One of the tasty treats from the unexpected aspect of the program came in the form of a dazzling dance team of the three Mukanga sisters from the Netherlands, known as "Let It Happen." In short ten-minute segments all weekend, they unleashed their taut, stunning choreography to jazz, R&B and snippets of civil rights archival recordings. "Let it happen!" could also be an unofficial maxim for MJF, especially in its recovery period.
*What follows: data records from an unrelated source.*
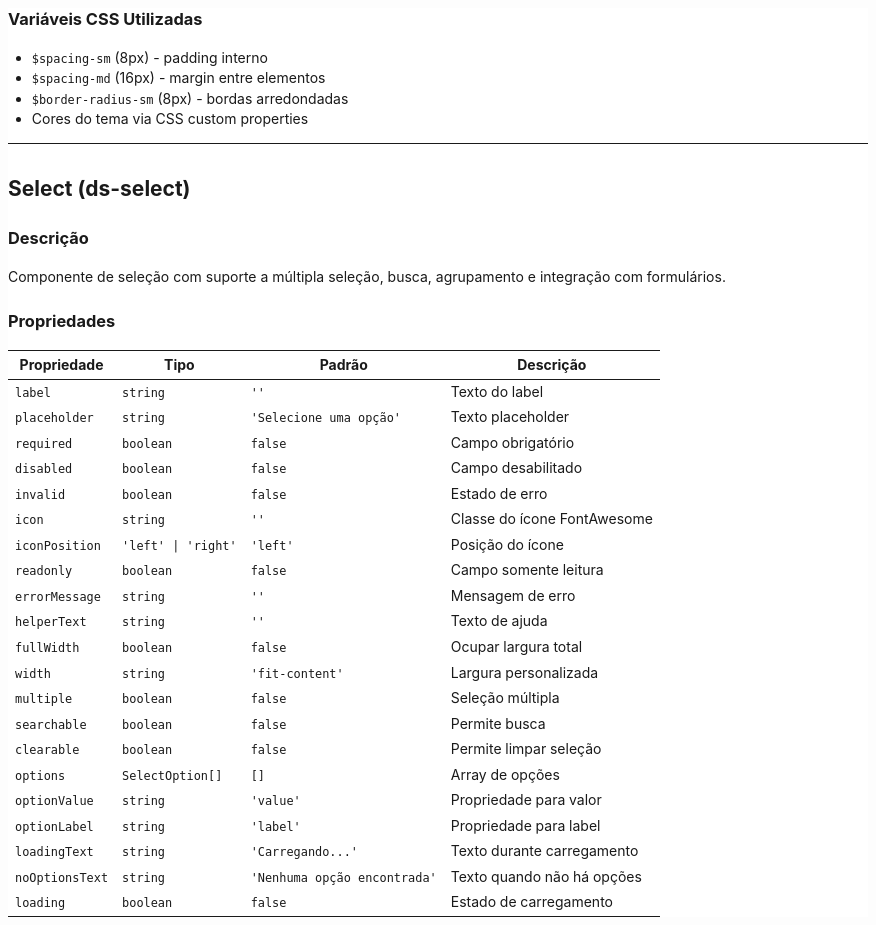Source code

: 
### Variáveis CSS Utilizadas

- `$spacing-sm` (8px) - padding interno
- `$spacing-md` (16px) - margin entre elementos
- `$border-radius-sm` (8px) - bordas arredondadas
- Cores do tema via CSS custom properties

---

## Select (ds-select)

### Descrição

Componente de seleção com suporte a múltipla seleção, busca, agrupamento e integração com formulários.

### Propriedades

| Propriedade     | Tipo                | Padrão                       | Descrição                   |
| --------------- | ------------------- | ---------------------------- | --------------------------- |
| `label`         | `string`            | `''`                         | Texto do label              |
| `placeholder`   | `string`            | `'Selecione uma opção'`      | Texto placeholder           |
| `required`      | `boolean`           | `false`                      | Campo obrigatório           |
| `disabled`      | `boolean`           | `false`                      | Campo desabilitado          |
| `invalid`       | `boolean`           | `false`                      | Estado de erro              |
| `icon`          | `string`            | `''`                         | Classe do ícone FontAwesome |
| `iconPosition`  | `'left' \| 'right'` | `'left'`                     | Posição do ícone            |
| `readonly`      | `boolean`           | `false`                      | Campo somente leitura       |
| `errorMessage`  | `string`            | `''`                         | Mensagem de erro            |
| `helperText`    | `string`            | `''`                         | Texto de ajuda              |
| `fullWidth`     | `boolean`           | `false`                      | Ocupar largura total        |
| `width`         | `string`            | `'fit-content'`              | Largura personalizada       |
| `multiple`      | `boolean`           | `false`                      | Seleção múltipla            |
| `searchable`    | `boolean`           | `false`                      | Permite busca               |
| `clearable`     | `boolean`           | `false`                      | Permite limpar seleção      |
| `options`       | `SelectOption[]`    | `[]`                         | Array de opções             |
| `optionValue`   | `string`            | `'value'`                    | Propriedade para valor      |
| `optionLabel`   | `string`            | `'label'`                    | Propriedade para label      |
| `loadingText`   | `string`            | `'Carregando...'`            | Texto durante carregamento  |
| `noOptionsText` | `string`            | `'Nenhuma opção encontrada'` | Texto quando não há opções  |
| `loading`       | `boolean`           | `false`                      | Estado de carregamento      |
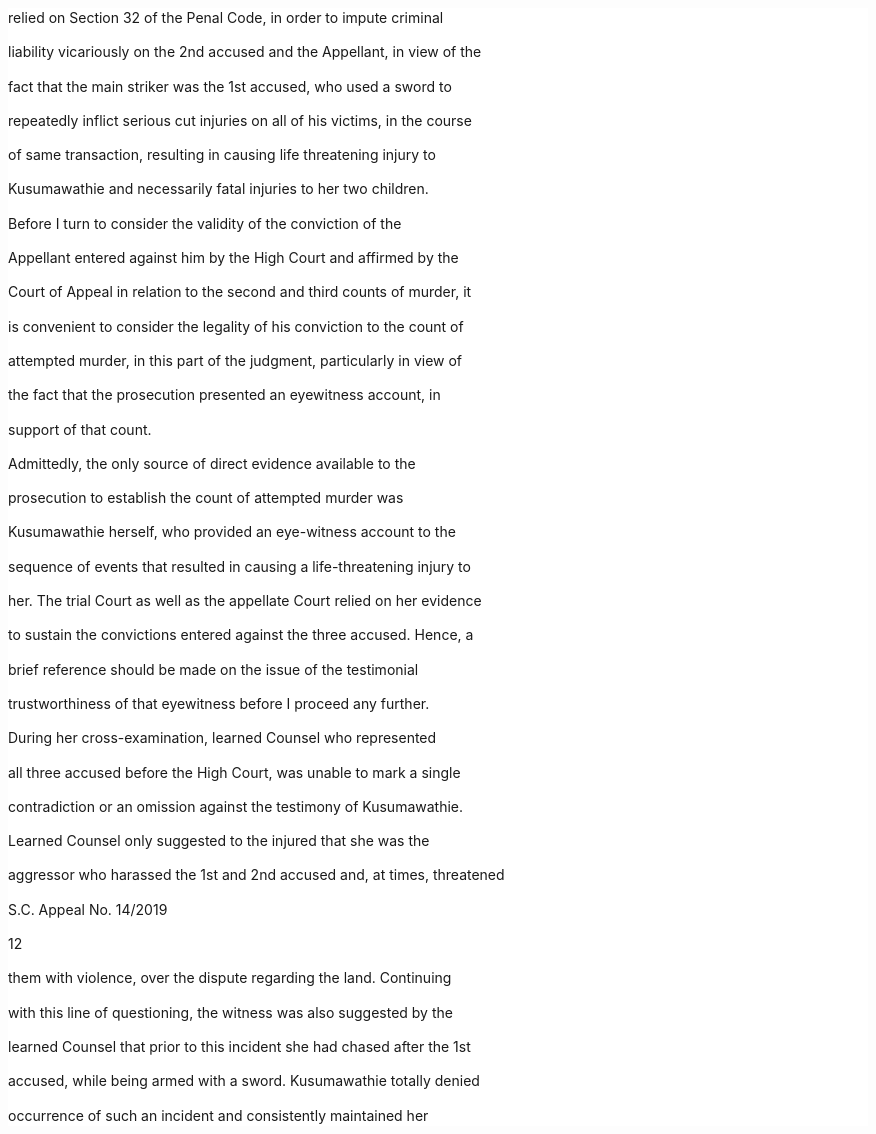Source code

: relied on Section 32 of the Penal Code, in order to impute criminal

liability vicariously on the 2nd accused and the Appellant, in view of the

fact that the main striker was the 1st accused, who used a sword to

repeatedly inflict serious cut injuries on all of his victims, in the course

of same transaction, resulting in causing life threatening injury to

Kusumawathie and necessarily fatal injuries to her two children.

Before I turn to consider the validity of the conviction of the

Appellant entered against him by the High Court and affirmed by the

Court of Appeal in relation to the second and third counts of murder, it

is convenient to consider the legality of his conviction to the count of

attempted murder, in this part of the judgment, particularly in view of

the fact that the prosecution presented an eyewitness account, in

support of that count.

Admittedly, the only source of direct evidence available to the

prosecution to establish the count of attempted murder was

Kusumawathie herself, who provided an eye-witness account to the

sequence of events that resulted in causing a life-threatening injury to

her. The trial Court as well as the appellate Court relied on her evidence

to sustain the convictions entered against the three accused. Hence, a

brief reference should be made on the issue of the testimonial

trustworthiness of that eyewitness before I proceed any further.

During her cross-examination, learned Counsel who represented

all three accused before the High Court, was unable to mark a single

contradiction or an omission against the testimony of Kusumawathie.

Learned Counsel only suggested to the injured that she was the

aggressor who harassed the 1st and 2nd accused and, at times, threatened

S.C. Appeal No. 14/2019

12

them with violence, over the dispute regarding the land. Continuing

with this line of questioning, the witness was also suggested by the

learned Counsel that prior to this incident she had chased after the 1st

accused, while being armed with a sword. Kusumawathie totally denied

occurrence of such an incident and consistently maintained her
Another recurring feature of the Monterey festival is the anchoring presence of long-time supporter and veritable neighbor Clint Eastwood. Even after all these years, it's possible to feel a bit of the star-struck buzz when the lean Eastwood walks over to his seats a few rows in front of you. This guy, from working his Dirty Harry persona to directing Bird, Unforgiven, Mystic River and countless other brilliant films, the guy who told us to get off his lawn, rifle in tow, and has championed jazz more than virtually any other Hollywood figure, is part of the fabric of what makes Monterey one of the world's most fertile soils for jazz, for one fall weekend a year.

Festival number 65 is history, with no sign of retirement in sight. Re-firing up, yes.